> [WORK TASK]: Produce one exact copy of the records, no pictures.

> [GIVEN RECORDS]:
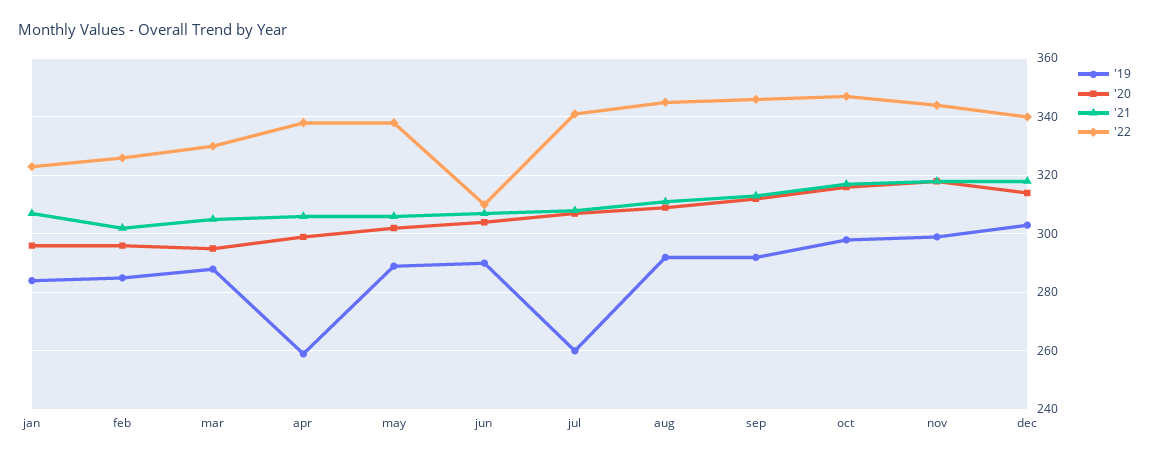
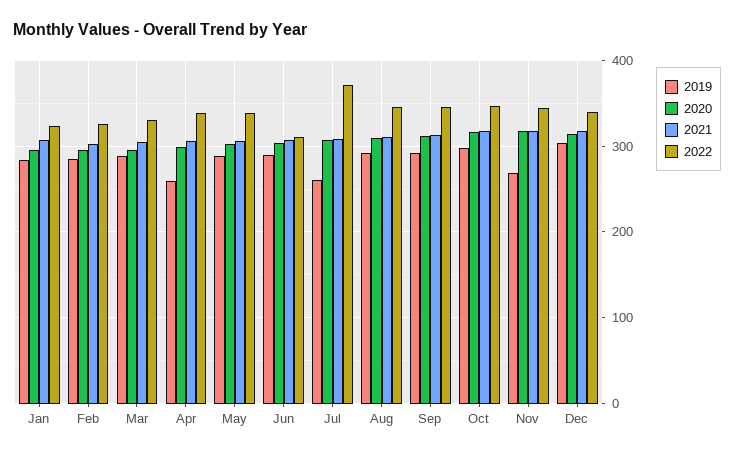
  {
    "'19": {
      "jan": 285,
      "feb": 285,
      "mar": 290,
      "apr": 260,
      "may": 290,
      "jun": 290,
      "jul": 260,
      "aug": 290,
      "sep": 290,
      "oct": 300,
-     "nov": 300,
+     "nov": 270,
      "dec": 305
    },
    "'20": {
      "jan": 295,
      "feb": 295,
      "mar": 295,
      "apr": 300,
      "may": 300,
      "jun": 305,
      "jul": 305,
      "aug": 310,
      "sep": 310,
      "oct": 315,
      "nov": 320,
      "dec": 315
    },
    "'21": {
      "jan": 305,
      "feb": 300,
      "mar": 305,
      "apr": 305,
      "may": 305,
      "jun": 305,
      "jul": 310,
      "aug": 310,
      "sep": 315,
      "oct": 315,
      "nov": 320,
      "dec": 320
    },
    "'22": {
      "jan": 325,
      "feb": 325,
      "mar": 330,
      "apr": 340,
      "may": 340,
      "jun": 310,
-     "jul": 340,
+     "jul": 370,
      "aug": 345,
      "sep": 345,
      "oct": 345,
      "nov": 345,
      "dec": 340
    }
  }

> [SOLUTION TO THE EXERCISE]:
  {
    "'19": {
      "jan": 285,
      "feb": 285,
      "mar": 290,
      "apr": 260,
      "may": 290,
      "jun": 290,
      "jul": 260,
      "aug": 290,
      "sep": 290,
      "oct": 300,
-     "nov": 300,
+     "nov": 270,
      "dec": 305
    },
    "'20": {
      "jan": 295,
      "feb": 295,
      "mar": 295,
      "apr": 300,
      "may": 300,
      "jun": 305,
      "jul": 305,
      "aug": 310,
      "sep": 310,
      "oct": 315,
      "nov": 320,
      "dec": 315
    },
    "'21": {
      "jan": 305,
      "feb": 300,
      "mar": 305,
      "apr": 305,
      "may": 305,
      "jun": 305,
      "jul": 310,
      "aug": 310,
      "sep": 315,
      "oct": 315,
      "nov": 320,
      "dec": 320
    },
    "'22": {
      "jan": 325,
      "feb": 325,
      "mar": 330,
      "apr": 340,
      "may": 340,
      "jun": 310,
-     "jul": 340,
+     "jul": 370,
      "aug": 345,
      "sep": 345,
      "oct": 345,
      "nov": 345,
      "dec": 340
    }
  }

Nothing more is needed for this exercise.